AP Photo/J. Scott Applewhite
Wednesday, May 11, 2011 | 11:28 a.m.
Senate Majority Leader Harry Reid reintroduced the DREAM Act in the Senate on Wednesday, less than 24 hours after President Obama called on Congress to take steps forward on a comprehensive immigration reform bill that would put the nation’s 11 million undocumented immigrants on a pathway toward citizenship.
The DREAM Act is only one piece of the immigration puzzle, but it caters to a group of undocumented immigrants who are considered the most sympathetic: it provides a route to citizenship for current college students and military enlistees who were brought to the U.S. as dependent children, through no fault of their own.
Because it’s a fairly popular provision of the immigration bill, the DREAM Act has served both as the linchpin to hold together the diverse array of enforcement enhancements and visa expansions that collectively comprise “comprehensive immigration.” It also serves as the last and best hope to give undocumented immigrants -- and by extension, the majority of the Hispanic voting community -- some sort of victory to hang their hat on.
In the last few years though, even the DREAM Act has proven impossible to get past the Senate. Last year, Reid tried to bring it to the floor twice: the first time, pre-midterm election 2010, its fate perished with a defense authorization bill; and the second, during the lame-duck period, it fell five votes short of passing a needed filibuster-proof hurdle. The final Senate vote, 55-41, closely reflected the country’s attitude toward the legislation at the time, as captured in a Gallup poll, which found 54 percent of American citizens wanted the DREAM Act, while 42 percent did not.
The Democrat-controlled House did pass the bill last December, by a slim margin.
While Reid did not get his full caucus of 59 Democrats to support the DREAM Act last year, most Republicans who have supported the measure in years past -- such as Sens.

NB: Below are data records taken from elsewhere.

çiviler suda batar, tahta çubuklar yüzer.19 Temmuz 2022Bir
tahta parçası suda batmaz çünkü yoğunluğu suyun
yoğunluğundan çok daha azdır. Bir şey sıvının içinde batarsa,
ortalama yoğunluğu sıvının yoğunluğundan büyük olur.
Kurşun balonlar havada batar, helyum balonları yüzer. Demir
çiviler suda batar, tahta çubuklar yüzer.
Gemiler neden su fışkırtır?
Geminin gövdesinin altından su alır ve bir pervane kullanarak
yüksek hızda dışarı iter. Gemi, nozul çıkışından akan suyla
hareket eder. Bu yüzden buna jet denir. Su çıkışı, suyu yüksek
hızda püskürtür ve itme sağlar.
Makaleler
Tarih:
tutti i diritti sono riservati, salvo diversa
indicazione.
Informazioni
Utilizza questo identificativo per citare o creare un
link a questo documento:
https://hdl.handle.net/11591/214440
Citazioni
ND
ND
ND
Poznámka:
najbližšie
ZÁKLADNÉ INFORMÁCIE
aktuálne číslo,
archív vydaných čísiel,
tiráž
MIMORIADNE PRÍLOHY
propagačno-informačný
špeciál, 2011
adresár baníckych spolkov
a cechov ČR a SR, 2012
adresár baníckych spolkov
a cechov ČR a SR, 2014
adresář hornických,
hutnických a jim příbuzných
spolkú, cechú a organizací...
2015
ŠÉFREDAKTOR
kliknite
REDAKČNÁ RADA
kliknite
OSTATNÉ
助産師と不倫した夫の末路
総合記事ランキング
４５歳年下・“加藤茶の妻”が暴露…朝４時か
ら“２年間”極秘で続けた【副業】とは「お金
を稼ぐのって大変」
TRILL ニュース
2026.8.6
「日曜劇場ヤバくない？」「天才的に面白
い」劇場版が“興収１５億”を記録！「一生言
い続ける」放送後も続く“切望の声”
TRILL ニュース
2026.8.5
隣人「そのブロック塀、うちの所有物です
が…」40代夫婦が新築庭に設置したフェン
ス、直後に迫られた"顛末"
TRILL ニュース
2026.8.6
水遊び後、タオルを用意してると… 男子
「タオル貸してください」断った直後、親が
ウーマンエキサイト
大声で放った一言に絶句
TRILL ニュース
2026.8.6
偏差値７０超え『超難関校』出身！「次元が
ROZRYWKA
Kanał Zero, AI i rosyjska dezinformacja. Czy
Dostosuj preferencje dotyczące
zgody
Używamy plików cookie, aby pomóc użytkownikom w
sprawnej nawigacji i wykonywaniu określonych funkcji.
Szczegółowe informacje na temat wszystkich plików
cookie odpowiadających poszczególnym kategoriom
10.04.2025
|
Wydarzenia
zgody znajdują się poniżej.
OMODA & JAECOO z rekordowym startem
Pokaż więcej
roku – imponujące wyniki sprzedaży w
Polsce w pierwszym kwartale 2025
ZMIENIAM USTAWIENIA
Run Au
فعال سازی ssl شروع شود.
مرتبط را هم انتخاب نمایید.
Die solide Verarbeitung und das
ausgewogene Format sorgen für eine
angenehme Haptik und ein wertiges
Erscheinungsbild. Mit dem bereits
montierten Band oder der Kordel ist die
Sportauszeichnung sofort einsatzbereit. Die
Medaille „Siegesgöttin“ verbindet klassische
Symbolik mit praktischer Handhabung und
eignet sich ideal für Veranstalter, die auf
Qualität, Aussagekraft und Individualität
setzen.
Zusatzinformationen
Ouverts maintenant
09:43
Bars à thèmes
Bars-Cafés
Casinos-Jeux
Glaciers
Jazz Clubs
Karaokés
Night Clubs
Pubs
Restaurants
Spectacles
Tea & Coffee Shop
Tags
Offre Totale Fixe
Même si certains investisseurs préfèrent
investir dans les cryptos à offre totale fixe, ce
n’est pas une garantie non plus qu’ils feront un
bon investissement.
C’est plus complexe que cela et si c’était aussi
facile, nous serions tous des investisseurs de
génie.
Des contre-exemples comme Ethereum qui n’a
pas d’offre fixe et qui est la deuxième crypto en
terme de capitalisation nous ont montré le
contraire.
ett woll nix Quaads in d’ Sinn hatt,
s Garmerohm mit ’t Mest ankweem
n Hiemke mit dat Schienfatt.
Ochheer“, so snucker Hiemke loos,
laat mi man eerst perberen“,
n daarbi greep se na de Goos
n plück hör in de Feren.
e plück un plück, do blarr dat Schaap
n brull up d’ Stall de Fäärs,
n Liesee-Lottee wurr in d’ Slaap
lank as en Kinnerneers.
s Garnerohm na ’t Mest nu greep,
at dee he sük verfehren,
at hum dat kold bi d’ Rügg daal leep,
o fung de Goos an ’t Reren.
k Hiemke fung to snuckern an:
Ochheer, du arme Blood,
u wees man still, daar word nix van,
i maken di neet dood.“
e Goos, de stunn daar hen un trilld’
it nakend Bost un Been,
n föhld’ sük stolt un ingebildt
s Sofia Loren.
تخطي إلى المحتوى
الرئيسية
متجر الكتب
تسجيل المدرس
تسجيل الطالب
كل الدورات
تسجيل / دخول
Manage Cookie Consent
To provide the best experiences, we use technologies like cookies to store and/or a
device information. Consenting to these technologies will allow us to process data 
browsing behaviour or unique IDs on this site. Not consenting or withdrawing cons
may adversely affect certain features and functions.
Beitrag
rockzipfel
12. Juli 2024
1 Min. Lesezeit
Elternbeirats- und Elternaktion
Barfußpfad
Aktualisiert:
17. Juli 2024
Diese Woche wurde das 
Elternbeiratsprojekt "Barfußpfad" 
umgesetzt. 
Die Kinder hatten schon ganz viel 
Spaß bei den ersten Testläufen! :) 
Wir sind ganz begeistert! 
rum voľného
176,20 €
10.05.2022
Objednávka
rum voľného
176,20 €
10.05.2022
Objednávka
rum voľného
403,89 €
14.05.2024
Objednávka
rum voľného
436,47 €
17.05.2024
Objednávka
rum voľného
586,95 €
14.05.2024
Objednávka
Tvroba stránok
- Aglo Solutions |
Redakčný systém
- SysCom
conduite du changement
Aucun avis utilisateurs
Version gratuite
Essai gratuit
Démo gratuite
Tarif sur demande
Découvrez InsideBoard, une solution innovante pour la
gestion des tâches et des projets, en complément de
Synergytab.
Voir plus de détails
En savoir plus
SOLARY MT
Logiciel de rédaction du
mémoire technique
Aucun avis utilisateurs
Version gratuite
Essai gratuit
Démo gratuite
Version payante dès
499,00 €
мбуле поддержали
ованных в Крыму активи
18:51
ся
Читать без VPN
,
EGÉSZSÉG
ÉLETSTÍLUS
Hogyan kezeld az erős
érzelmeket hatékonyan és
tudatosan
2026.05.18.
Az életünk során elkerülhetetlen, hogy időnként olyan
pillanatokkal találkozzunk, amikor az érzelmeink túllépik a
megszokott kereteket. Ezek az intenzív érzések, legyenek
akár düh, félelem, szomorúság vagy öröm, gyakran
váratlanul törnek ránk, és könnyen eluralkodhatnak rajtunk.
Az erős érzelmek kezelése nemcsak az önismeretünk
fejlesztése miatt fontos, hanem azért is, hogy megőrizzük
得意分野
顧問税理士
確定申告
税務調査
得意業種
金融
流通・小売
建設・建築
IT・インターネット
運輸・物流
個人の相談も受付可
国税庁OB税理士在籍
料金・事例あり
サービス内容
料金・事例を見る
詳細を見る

John Cornyn of Texas, Jon Kyl of Arizona, John McCain of Arizona and Lindsey Graham of South Carolina -- also withheld their votes, objecting that an independent piece of amnesty-granting legislation shouldn’t be allowed to move without some sort of counterbalance to increase immigration enforcement, which was the original concept behind the more comprehensive approaches to immigration changes.
McCain added Wednesday that he’d “also like to see them introduce legislation that also calls for a guest worker program.
Reid indicated Wednesday he’d consider attaching the DREAM Act to one workplace enforcement measure that’s expected to move through the House later this year: a measure to require all employers to use E-Verify, the government’s Internet-based work eligibility verification system.
In congressional cycles past, the loudest immigration advocates have balked at such an expansion, arguing that error rates in the system, which has been shown to be more than 99 percent accurate but depends on Social Security data that is faulty about 4 percent of the time, mean it’s not ready for a full roll-out. But Reid suggested that “it may be the vehicle we need over here to get this done.”
If that means the plan is to push for a somewhat dressed-up DREAM Act instead of a full comprehensive immigration reform bill -- for which lawmakers say there is a “chance” but don’t seem particularly convinced that the 112th Congress is the best chance -- it won’t come as a surprise, given the Democrats’ depleted majority in the Senate, and the Republican leadership in the House. While immigration has never been an issue that cleaves precisely along party lines, the bulk of its backers are Democrats.
But Reid hasn’t said when he plans to move on the DREAM Act yet.